Хорошая жизнь | страница 68
Из пожилых монахинь в монастыре только одна монахиня была девственницей. Она разительно отличалась от прочих, походила на ребенка лет семидесяти. Пока еще без старческого маразма, с легкой инфантильностью, открытая как все дети, как ребенок говорящая правду и как ребенок лгущая. Она тоже была непослушной, часто сверлила игуменские уши, но Игуменье это было полезно. Шла Пасхальная неделя, на столе куличи, крашеные яйца, творожная пасха, весь пасхальный набор. Монахиня-девственница обнаружила протухшее яйцо, решительно перекрестила его, прочла молитву и съела. При этом она воздела указательный палец и сказала, вот посмотрите, со мной ничего не случится. Ровно в три часа ночи весь сестринский корпус был разбужен жуткими криками, монахине-девственнице стало плохо. Приехала скорая, ей сделали промывание желудка, увезли в больницу, но после этого она еще несколько дней ходила с вопросом на лице, как же так случилось, где же чудо. Чудо состояло в том, что будучи человеком преклонного возраста она вообще выжила после тяжелого отравления. Не думаю, что кто-нибудь сказал ей об этом. Все считали чудо тайной, а видеть хотели явно. И даже когда видели явно, проходили мимо, думая, что уж чудо-то точно будет выглядеть как чудо. С тех пор сестры подолгу, вдумчиво нюхали крашенки. На всякий случай, чтобы не искушать судьбу.
Что происходит
Закрываю глаза, мечтаю. Уплываю дальше, чтобы вспомнить, зачем мы с Верой нужны были друг другу. Из чего Вера состояла. Какой она была. В ожидании еще одного беспечного лета совершаю пешие прогулки. Вдыхаю пыльную свободу. Делаю ненужные покупки. Хорошая жизнь, хорошая. Улыбаюсь. Не беру трубку, не набираю Веру, не говорю, ты заблуждалась, а я нет. Когда-то она спросила меня, принесу ли я ей тысячу рублей и яблоко, если понадобится. Да, ответила я, конечно. Но не набираю Веру, она ведь просила больше не звонить. Не звоню. Не прихожу к ней с деньгами. Не разбиваю вишневый сад под окнами. Не искушаю яблоком. Не появляюсь у двери блаженным бредом скалки. Не знаю, нуждается ли она в чем-нибудь. Мне незачем знать, нуждается ли она в чем-нибудь. Мне безразлично это сегодня. Вчера казалось, не безразлично. Возможно, завтра или послезавтра покажется что-нибудь другое. Возможно, не покажется, и я счастливо миную все приемные пункты ненависти, возмущения, отвращения, обиды, жалости, отчаянья и удивления.

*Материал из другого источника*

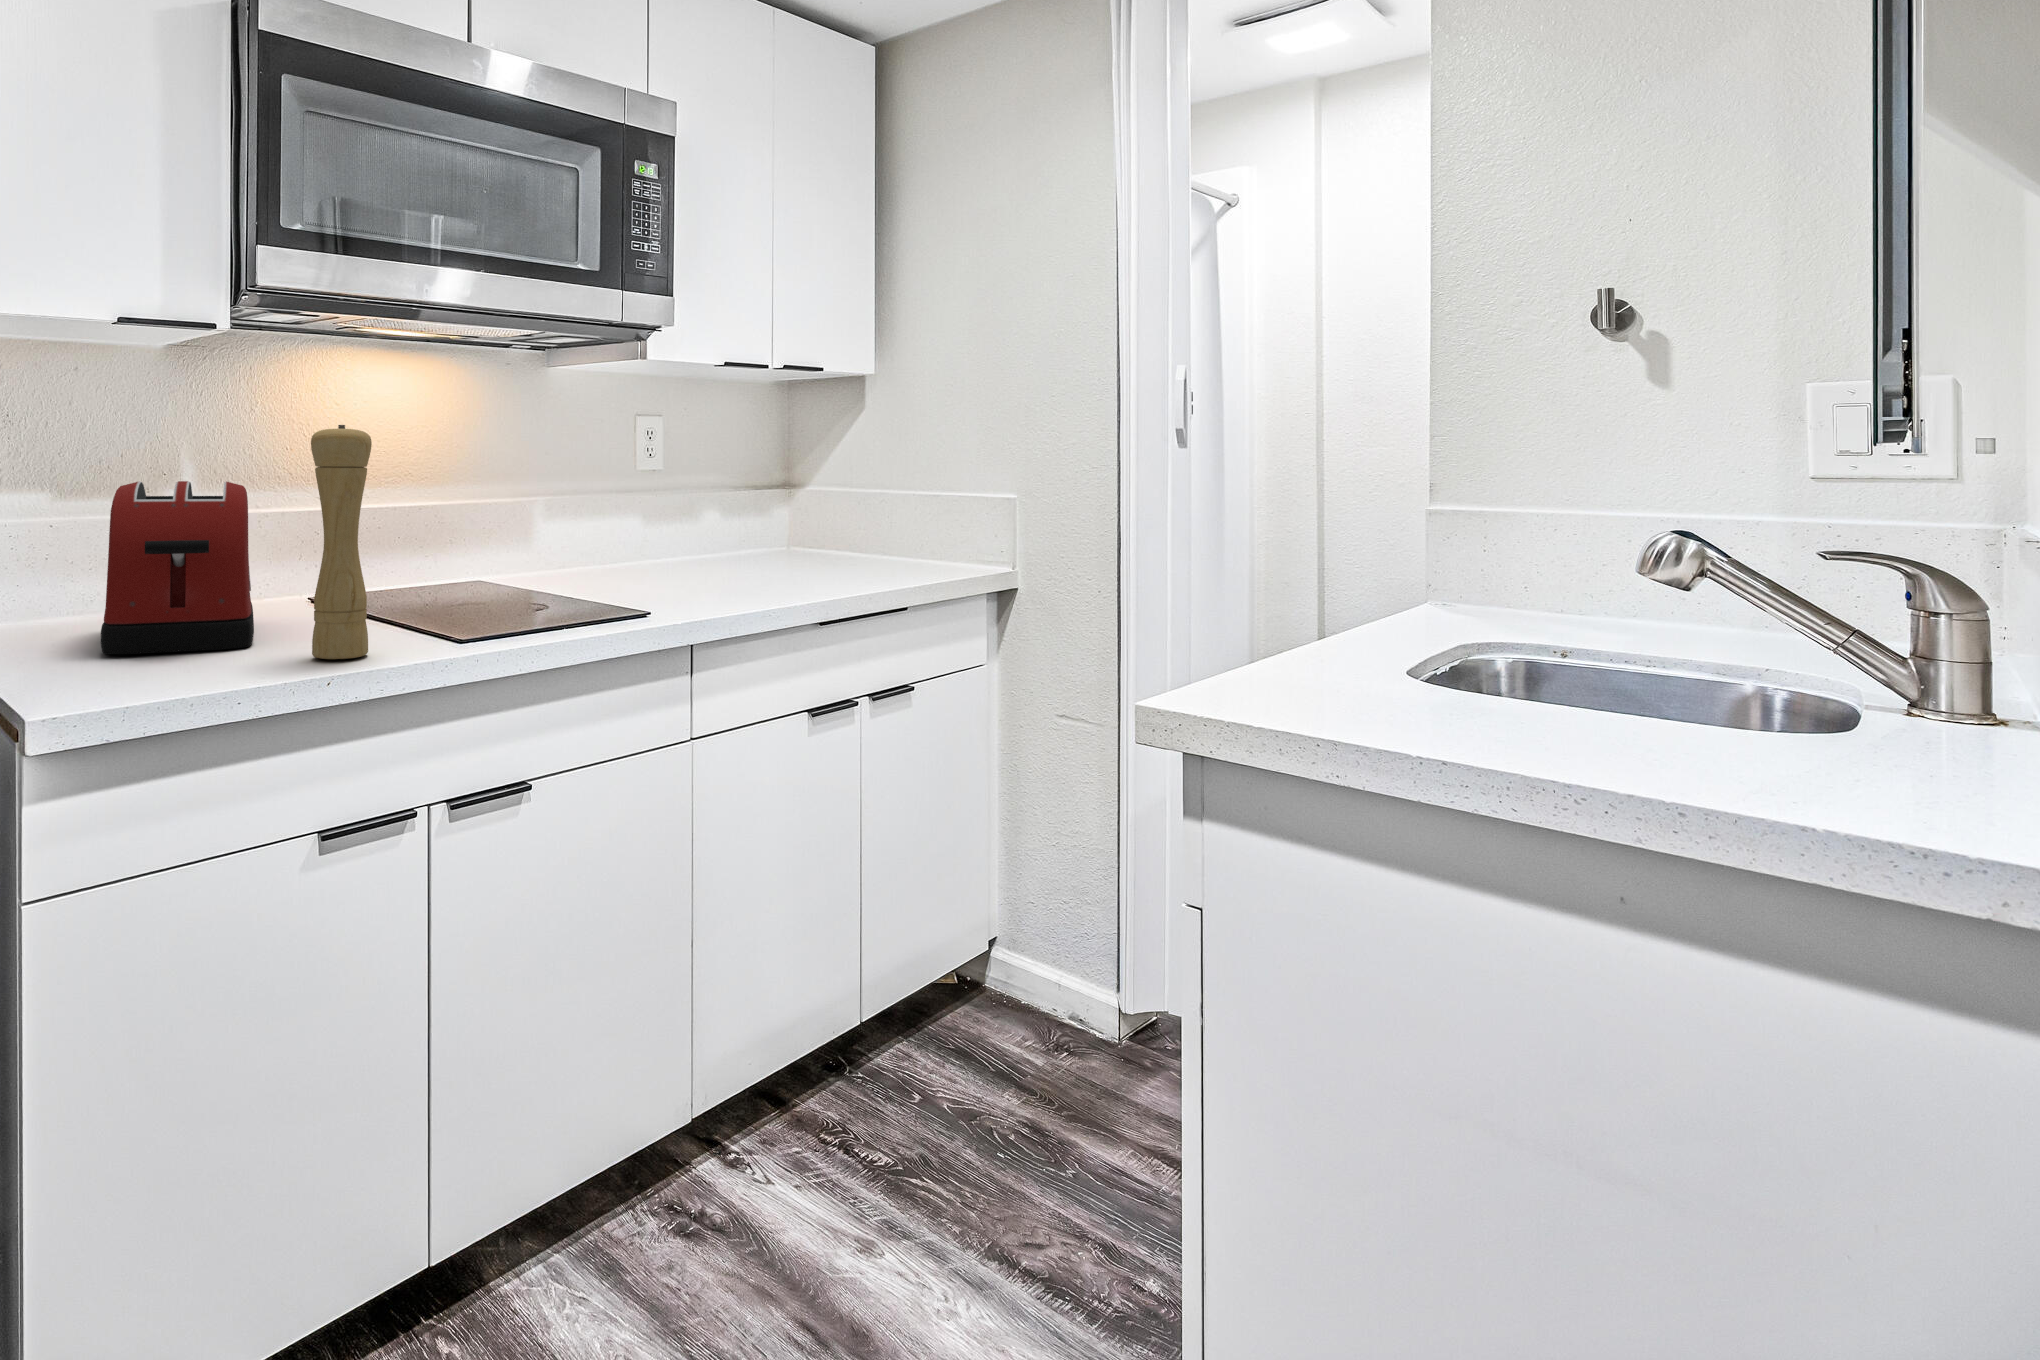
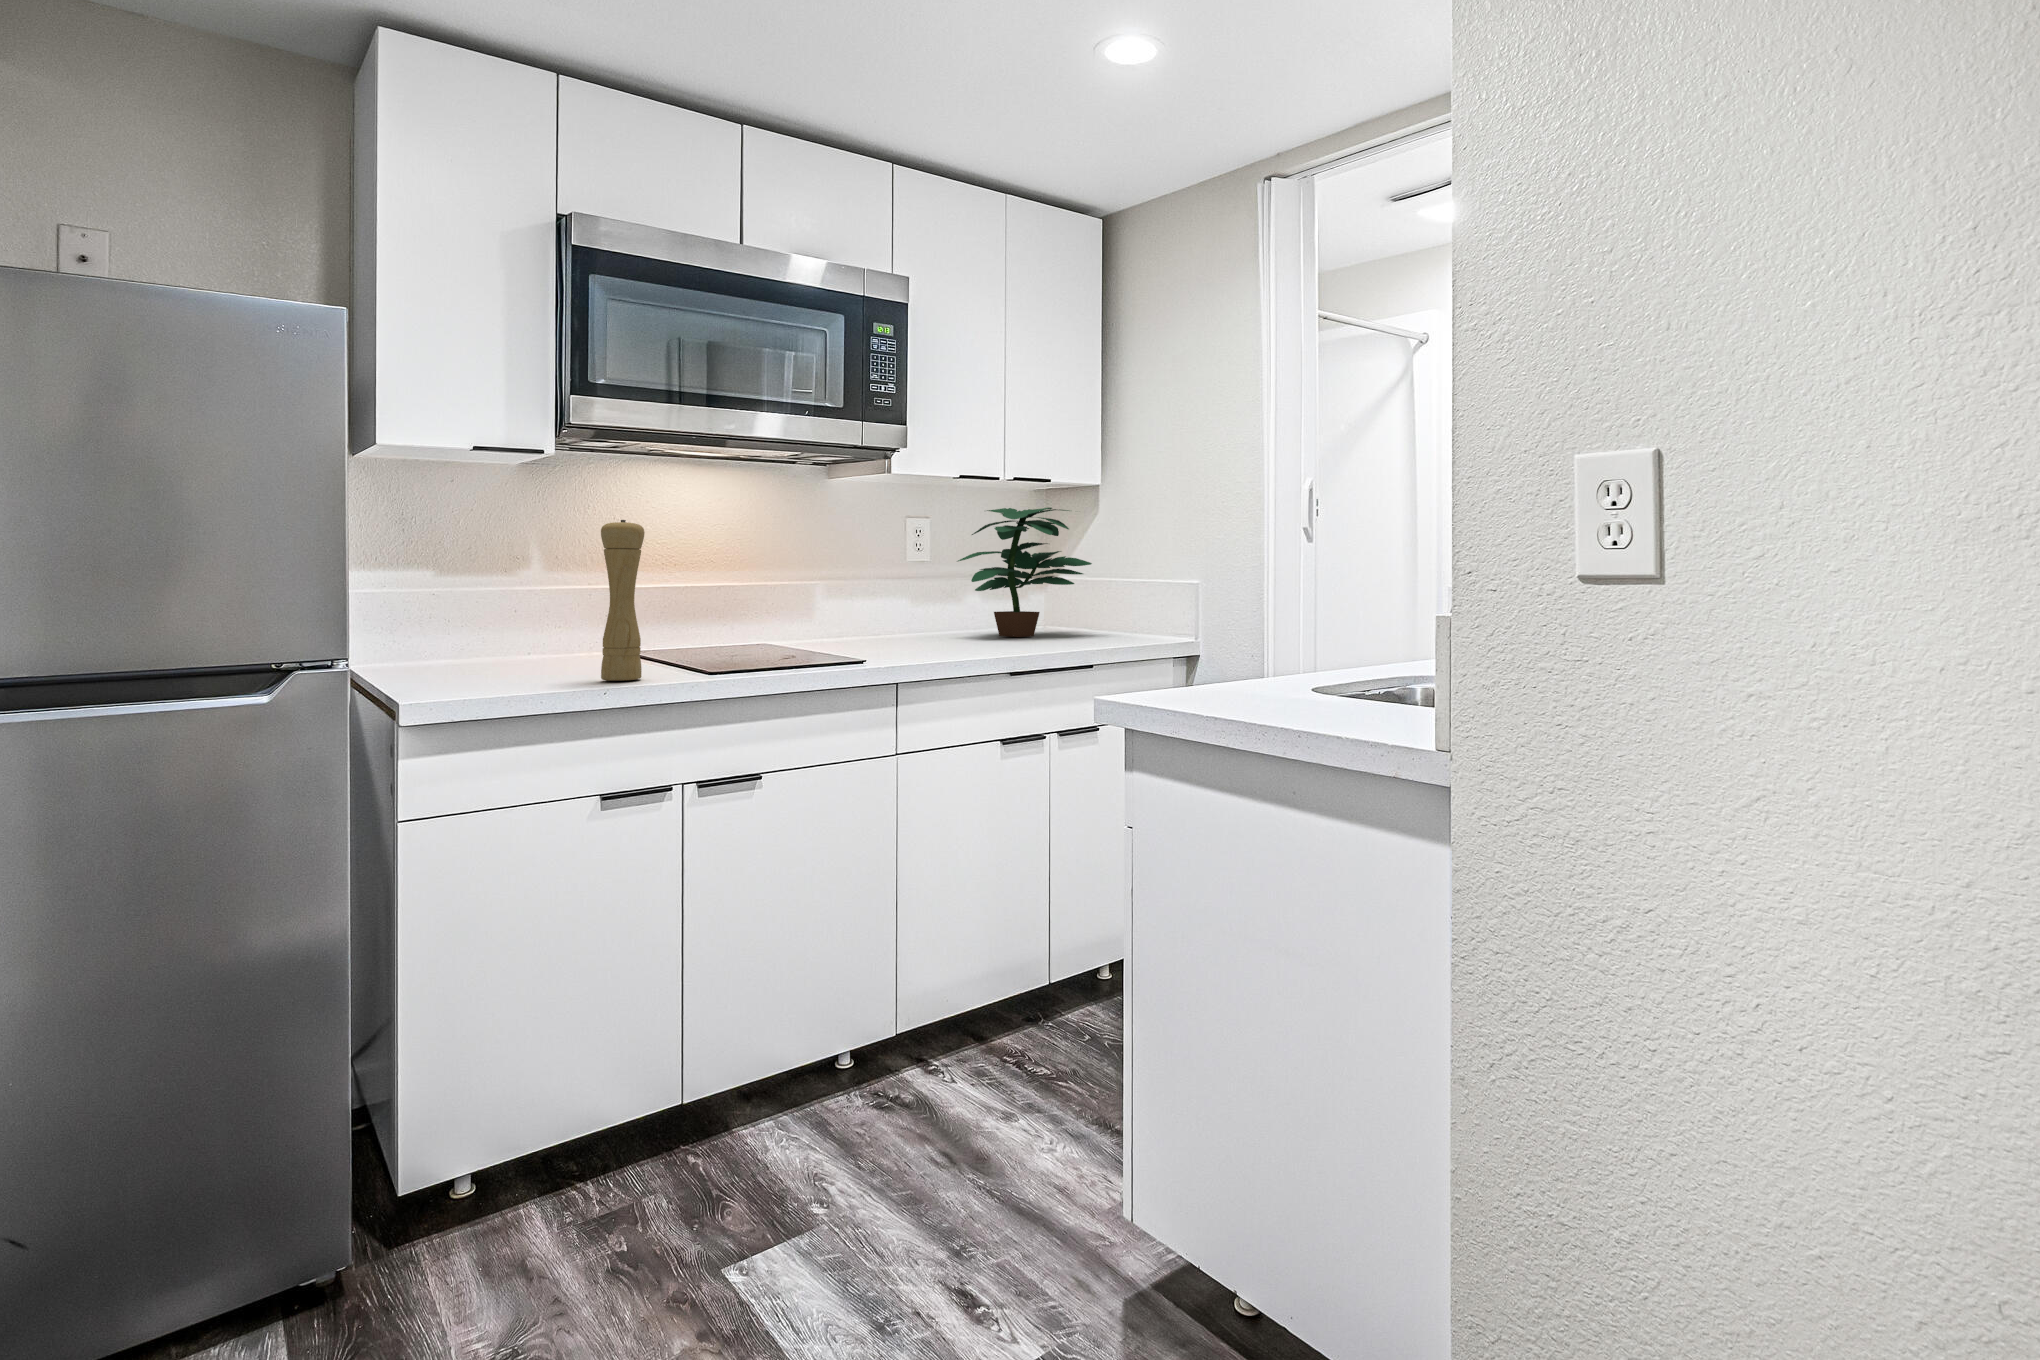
potted plant: none [703,404,866,566] -> present [958,508,1092,637]
toaster: present [101,481,254,654] -> none [458,561,575,678]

Моя память не блокирует обиду, легкие не выдыхают прощение, сознание отказывается работать с эмоциональным паводком. Даже не начинаю пытаться делать то, чего никогда не делала. И не хочу учиться. Я одиннадцать лет отражаюсь в людях, отражаю их, работаю на фабрике по производству любви. Сдаю стеклотару в приемные пункты, закрываю глаза, мечтаю. Дождаться того дня, когда отпадет необходимость окружать себя людьми-зеркалами, видеть в них себя, понимать, что я существую. Красиво и бессмысленно зеркала отражают меня такой, какой я себя им показываю, и никогда другой. Легкие, летние дни с Верой потому и стали невыносимой радостью, что отражала она не то, какая я, но то, кто я. Может быть, мне удалось проявиться в этой реальности раньше. Может быть, Вера не являлась ни причиной, ни следствием. Совпадение это или нет, не имеет значения, Вера оказалась единственной увидевшей во мне меня. И я благодарна ей за это, почему теперь, пережив нашествие Адидас, у меня не возникает мысли перефразировать единственный вопрос, обращенный к ней. Какого хуя.